With life insurance sales stagnant and interest rates remaining low, life insurance carriers are looking to generate sales by making their products more flexible — which is what consumers also say they want.
Surveys show many American families have low savings rates and could not come up with emergency funds of a few thousand dollars. Giving them access to the cash built up within a universal life policy is designed to address that.
In addition to offering consumers and small-business owners more cash faster than in traditional life insurance policies, Premier Accumulator delivers benefits from noncorrelated asset classes and low surrender charges, the company said.
Lunman told InsuranceNewsNet that changes to the compensation structure mean advisors who sell Premier Accumulator will get paid more in trailing compensation than they would by selling other life insurance products.

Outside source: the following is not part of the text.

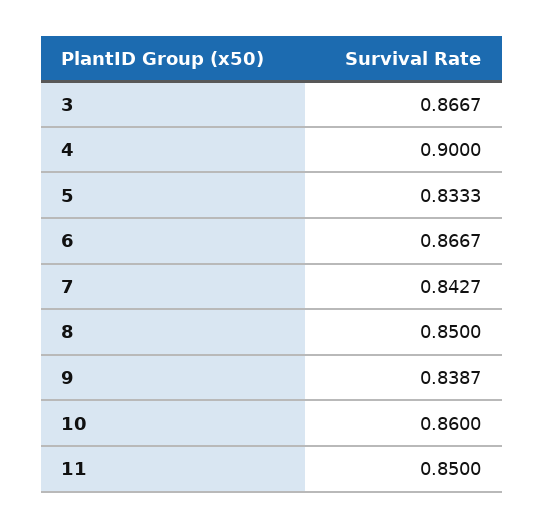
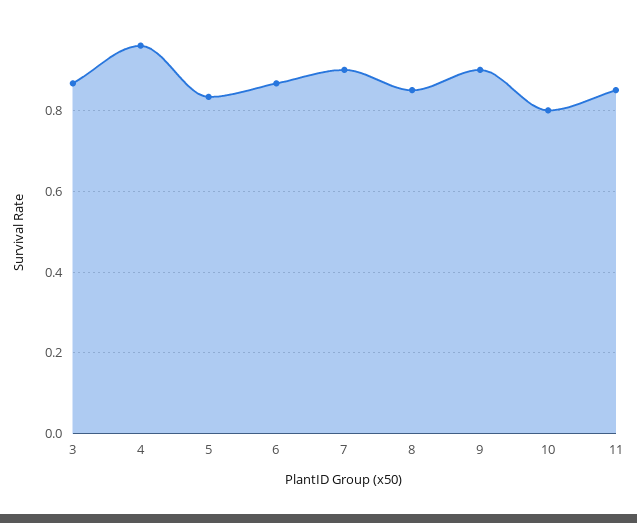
4: 0.9 -> 0.96
7: 0.8427 -> 0.9
9: 0.8387 -> 0.9
10: 0.86 -> 0.8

He said the combination of premium-based compensation and trail-based compensation, based on the cash value within the policy, “is much more level” than with other policies. The higher the cash values in the policy, the greater the trailing compensation, he also said.
New individual life insurance premium grew only 2 percent last year compared to 2013 and policy count fell 2 percent compared to the previous year, according to LIMRA’s Retail Individual Life Insurance Survey.
Policy count has declined in six out of the last 10 years, the survey also found.
Several large life insurers in the past year have made changes to their life insurance product portfolios.
John Hancock last year said it had “re-engineered” term life products to make them less expensive, and Lincoln Financial Group last fall said it had instituted changes to its Life Elements suite of level-premium term products.
Last August, MetLife said it was cutting rates on its guaranteed level term product to expand the reach into the middle market.